Pour une adhérence parfaite à l’idée originale, il serait nécessaire de placer les écrans comme s’ils étaient d’énormes tableaux animés tout au long du périmètre de l’espace de représentation. Les écrans sont idéalement au nombre de douze : deux écrans en proportion 4:3 sur chaque côté court et quatre écrans en proportion 16:9 sur chaque côté long d’un plan rectangulaire idéal. L’utilisation de techniques de juxtaposition des écrans aptes à obtenir de vastes surfaces de projection continue est exclue ; au contraire, nous privilégions une idée de séparation et de répartition fondée sur notre interprétation des suggestions dimensionnelles du texte.

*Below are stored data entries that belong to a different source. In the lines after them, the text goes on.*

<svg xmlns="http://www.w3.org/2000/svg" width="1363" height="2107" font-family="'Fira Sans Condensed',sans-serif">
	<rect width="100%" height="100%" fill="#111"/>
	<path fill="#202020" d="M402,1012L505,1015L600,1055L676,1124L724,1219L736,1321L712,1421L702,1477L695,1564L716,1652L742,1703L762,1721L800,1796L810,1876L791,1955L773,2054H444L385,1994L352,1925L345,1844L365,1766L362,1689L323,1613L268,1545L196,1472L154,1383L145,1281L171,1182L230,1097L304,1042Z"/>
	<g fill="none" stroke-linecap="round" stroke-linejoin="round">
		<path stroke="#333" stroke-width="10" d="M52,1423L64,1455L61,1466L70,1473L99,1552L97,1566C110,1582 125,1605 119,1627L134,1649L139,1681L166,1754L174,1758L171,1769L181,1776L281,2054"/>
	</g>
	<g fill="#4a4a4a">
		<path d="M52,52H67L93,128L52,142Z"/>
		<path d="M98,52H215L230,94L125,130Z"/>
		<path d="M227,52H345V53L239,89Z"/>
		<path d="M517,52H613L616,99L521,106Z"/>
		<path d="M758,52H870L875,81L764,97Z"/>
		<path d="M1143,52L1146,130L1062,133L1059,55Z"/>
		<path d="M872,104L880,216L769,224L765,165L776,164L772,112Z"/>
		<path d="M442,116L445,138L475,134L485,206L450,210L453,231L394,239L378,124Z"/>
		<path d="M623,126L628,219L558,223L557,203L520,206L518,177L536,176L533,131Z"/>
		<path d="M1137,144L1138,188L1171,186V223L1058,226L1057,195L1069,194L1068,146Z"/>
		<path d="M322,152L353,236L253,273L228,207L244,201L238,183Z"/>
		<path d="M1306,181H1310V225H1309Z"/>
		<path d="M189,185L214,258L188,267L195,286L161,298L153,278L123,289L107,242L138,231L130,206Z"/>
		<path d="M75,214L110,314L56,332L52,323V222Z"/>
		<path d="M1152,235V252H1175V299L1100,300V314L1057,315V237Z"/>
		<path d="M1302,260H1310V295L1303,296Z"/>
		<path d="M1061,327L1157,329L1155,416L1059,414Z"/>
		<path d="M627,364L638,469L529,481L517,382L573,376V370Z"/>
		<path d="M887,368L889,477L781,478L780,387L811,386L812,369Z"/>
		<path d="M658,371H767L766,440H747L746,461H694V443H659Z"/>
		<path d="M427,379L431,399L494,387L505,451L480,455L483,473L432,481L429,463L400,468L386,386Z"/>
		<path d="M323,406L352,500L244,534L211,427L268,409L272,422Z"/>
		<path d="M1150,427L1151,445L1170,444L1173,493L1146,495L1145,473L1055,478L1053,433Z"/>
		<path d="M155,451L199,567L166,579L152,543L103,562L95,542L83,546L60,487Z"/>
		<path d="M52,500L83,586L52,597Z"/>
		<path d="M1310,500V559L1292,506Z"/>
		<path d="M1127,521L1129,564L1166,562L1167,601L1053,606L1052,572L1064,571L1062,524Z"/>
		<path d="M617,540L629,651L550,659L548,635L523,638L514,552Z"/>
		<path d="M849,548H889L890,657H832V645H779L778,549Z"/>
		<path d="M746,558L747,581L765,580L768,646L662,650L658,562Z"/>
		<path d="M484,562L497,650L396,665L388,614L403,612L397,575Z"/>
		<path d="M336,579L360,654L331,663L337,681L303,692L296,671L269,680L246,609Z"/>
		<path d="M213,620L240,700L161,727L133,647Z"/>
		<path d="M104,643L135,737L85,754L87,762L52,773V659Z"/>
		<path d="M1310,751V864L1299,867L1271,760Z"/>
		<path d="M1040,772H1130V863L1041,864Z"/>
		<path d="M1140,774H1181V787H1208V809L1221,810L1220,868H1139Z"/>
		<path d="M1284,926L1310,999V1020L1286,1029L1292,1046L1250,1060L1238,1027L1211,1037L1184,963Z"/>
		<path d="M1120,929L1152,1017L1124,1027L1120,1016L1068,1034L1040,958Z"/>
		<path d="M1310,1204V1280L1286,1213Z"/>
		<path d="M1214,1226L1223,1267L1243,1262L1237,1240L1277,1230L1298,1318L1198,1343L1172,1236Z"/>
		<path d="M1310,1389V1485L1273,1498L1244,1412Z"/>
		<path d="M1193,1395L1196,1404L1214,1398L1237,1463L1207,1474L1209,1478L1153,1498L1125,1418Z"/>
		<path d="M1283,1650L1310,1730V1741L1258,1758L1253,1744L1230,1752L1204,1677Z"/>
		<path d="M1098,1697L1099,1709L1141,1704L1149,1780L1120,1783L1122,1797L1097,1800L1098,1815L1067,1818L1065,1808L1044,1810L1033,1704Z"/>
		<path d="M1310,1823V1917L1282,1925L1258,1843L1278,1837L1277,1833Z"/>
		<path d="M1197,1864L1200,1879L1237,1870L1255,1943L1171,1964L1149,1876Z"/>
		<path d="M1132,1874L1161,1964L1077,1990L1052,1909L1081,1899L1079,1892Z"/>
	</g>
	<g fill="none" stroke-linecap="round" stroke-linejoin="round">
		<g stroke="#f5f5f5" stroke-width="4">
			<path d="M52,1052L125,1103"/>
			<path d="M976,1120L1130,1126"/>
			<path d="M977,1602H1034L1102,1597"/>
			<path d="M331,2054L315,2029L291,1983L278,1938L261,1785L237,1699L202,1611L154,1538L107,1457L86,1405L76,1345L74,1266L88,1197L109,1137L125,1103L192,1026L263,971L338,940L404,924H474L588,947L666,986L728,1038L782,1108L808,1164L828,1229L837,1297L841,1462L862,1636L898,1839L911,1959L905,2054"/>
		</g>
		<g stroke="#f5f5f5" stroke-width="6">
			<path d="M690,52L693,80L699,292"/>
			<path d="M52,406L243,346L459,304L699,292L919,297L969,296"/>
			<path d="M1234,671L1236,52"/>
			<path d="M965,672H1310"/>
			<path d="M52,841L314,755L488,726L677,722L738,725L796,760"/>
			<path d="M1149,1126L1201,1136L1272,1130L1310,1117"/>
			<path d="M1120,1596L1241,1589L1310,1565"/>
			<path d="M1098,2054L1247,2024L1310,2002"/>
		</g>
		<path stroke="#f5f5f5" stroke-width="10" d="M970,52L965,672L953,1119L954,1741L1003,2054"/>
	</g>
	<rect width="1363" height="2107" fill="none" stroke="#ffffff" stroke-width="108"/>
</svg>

S’agissant des contenus, les premières idées à développer sont : travail sur la transformation du corps à travers la peinture (il suffit de songer aux Bestiaires médiévaux) ; exploration vidéo-photographique du détail de la matière des surfaces comparée et conjuguée à l’exploration du détail infini des textures procédurales d’origine synthétique ; des lieux qui monstrueusement s’ouvrent sur d’autres lieux (à partir de l’espace de représentation effectif) ; travail sur la lumière à l’état « pur » à l’aide d’images aussi bien vidéo-photographiques que synthétiques (algorithmes de rendement de la lumière en fonction de modèles physiques) ; travail de sculpture abstraite de fluides ; mobiles graphiques dans un style optical obtenus à partir de matières d’origine photographique ou synthétique ; micro-performances de détails de figures organiques ; calligraphies. En général, le code esthétique commun sera une invasion et une évasion continues des seuils perceptifs de discrimination entre la prédominance de la figure et celle de la texture.
Remarques sur la musique
Remarques préliminaires sur le dispositif scénique
Du point de vue technique, le cœur du dispositif scénique sera formé d’une série d’ordinateurs destinés à la reproduction des play-list vidéo et audio ainsi qu’à l’élaboration de processus de transformation et de spatialisation du son en temps réel. Les deux sous-systèmes vidéo et audio seront reliés dans un réseau d’ordinateurs partiellement indépendants à contrôle central. Le sous-système vidéo fournira n flux vidéo indépendants et synchronisés en fonction du nombre d’écrans. À travers un logiciel de gestion ad hoc, il sera possible de passer par découpages inaperçus d’un élément à l’autre des play-list vidéo et ce, en vue de laisser aux exécuteurs la possibilité physiologique de jouer sans métronome tout en restant toujours coordonnés à la partition visuelle. Le sous-système vidéo pourra être contrôlé en mode local et à distance par le sous-système audio.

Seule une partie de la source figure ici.